British-Yemeni lawyer Rehab Jaffer told Declassified UK that BAE’s actions were a “cruel irony”. She said: “In the midst of a pandemic, they make breathing apparatus for one nation, whilst sending military aid to another, for use against a country that is suffering the world’s worst humanitarian crisis.”

“It is clear now, more than ever, that BAE Systems are not concerned with ‘defensive’ security, but rather with fuelling warfare.”

Although Britain’s support for Saudi Arabia’s air force is particularly controversial during the Covid-19 pandemic, it is a long-standing arrangement that has survived several scandals already.

MODSAP was created to facilitate the Al-Yamamah arms deal between Britain and Saudi Arabia signed by Margaret Thatcher in 1985, which was the biggest ever arms export deal concluded by the UK. 

The Al-Yamamah deal was marred by allegations of bribery that Britain’s Serious Fraud Office attempted to investigate until the then Prime Minister Tony Blair intervened to halt it after threats from the Saudi regime that Riyadh would make it easier for terrorists to carry out atrocities on British soil if it went ahead.  

British military documents show MODSAP is regarded as a “key priority for UK Defence overseas engagement and constitutes a major component of the UK’s Middle East Strategy” and there are considerable efforts to make sure staff are well looked after.

BAE built compounds for its expatriate workers at Salwa Garden Village (left) in Riyadh and at Sara (right) near Dhahran. (Credit: Google Earth)

Under the MODSAP scheme, British military personnel stationed in Saudi Arabia receive healthcare to NHS standards from BAE and are issued with BUPA Gold private medical insurance. In 2014, BAE employed six British and three South African doctors to provide healthcare to MODSAP personnel, their spouses and children at facilities in Riyadh, Dhahran, Ta’if and Tabuk.

BAE employs so many expatriate staff in Saudi Arabia that it has built vast compounds to accommodate them and their MOD counterparts. The Salwa Garden Village in Riyadh has 73 units available to MOD personnel, including a “super executive villa”, and BAE’s Sara compound near Dhahran has 952 residential units with 25 set aside for the UK’s MOD. Facilities include schools, swimming pools, a bowling alley, squash and tennis courts.

This degree of investment has seen Saudi Arabia become BAE’s third largest market after the US and UK. BAE has sold £15-billion worth of arms to Saudi Arabia since the conflict with Yemen started in 2015, according to Campaign Against Arms Trade (CAAT). The company’s annual report published in April 2020 noted: “Saudi Arabia has a strong commitment to defence and security spending driven by regional security instability”.

*PROVIDED MATERIAL*.
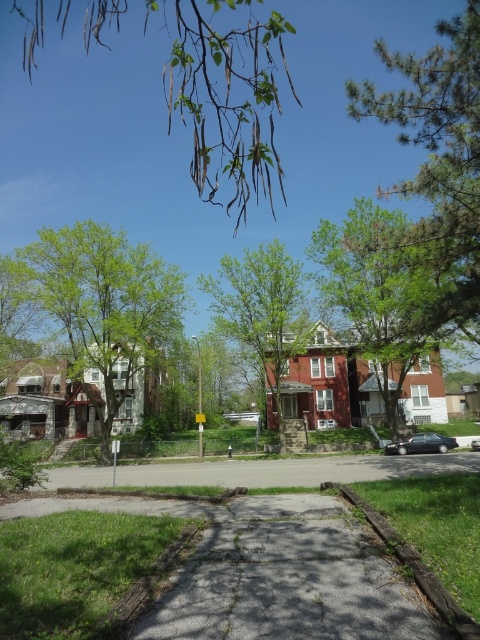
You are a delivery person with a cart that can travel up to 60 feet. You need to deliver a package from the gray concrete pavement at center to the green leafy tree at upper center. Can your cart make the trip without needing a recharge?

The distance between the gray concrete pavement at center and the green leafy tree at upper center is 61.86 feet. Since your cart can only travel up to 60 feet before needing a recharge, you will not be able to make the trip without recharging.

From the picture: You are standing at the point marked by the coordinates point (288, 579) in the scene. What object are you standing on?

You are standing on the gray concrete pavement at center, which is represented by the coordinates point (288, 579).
---
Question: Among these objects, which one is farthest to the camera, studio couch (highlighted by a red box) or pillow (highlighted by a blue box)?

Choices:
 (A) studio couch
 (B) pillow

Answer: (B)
--
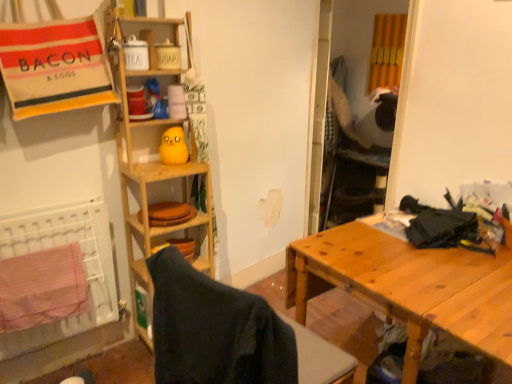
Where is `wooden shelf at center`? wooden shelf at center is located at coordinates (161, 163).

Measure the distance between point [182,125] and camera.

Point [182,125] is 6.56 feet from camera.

*WORK ITEM*.
Please set down, word for word, the part of the text on BAE Systems and Saudi Arabia that opens with the words containing "The Al-Yamamah deal" and closes with "well looked after.".

*YOUR RESPONSE*.
The Al-Yamamah deal was marred by allegations of bribery that Britain’s Serious Fraud Office attempted to investigate until the then Prime Minister Tony Blair intervened to halt it after threats from the Saudi regime that Riyadh would make it easier for terrorists to carry out atrocities on British soil if it went ahead.  

British military documents show MODSAP is regarded as a “key priority for UK Defence overseas engagement and constitutes a major component of the UK’s Middle East Strategy” and there are considerable efforts to make sure staff are well looked after.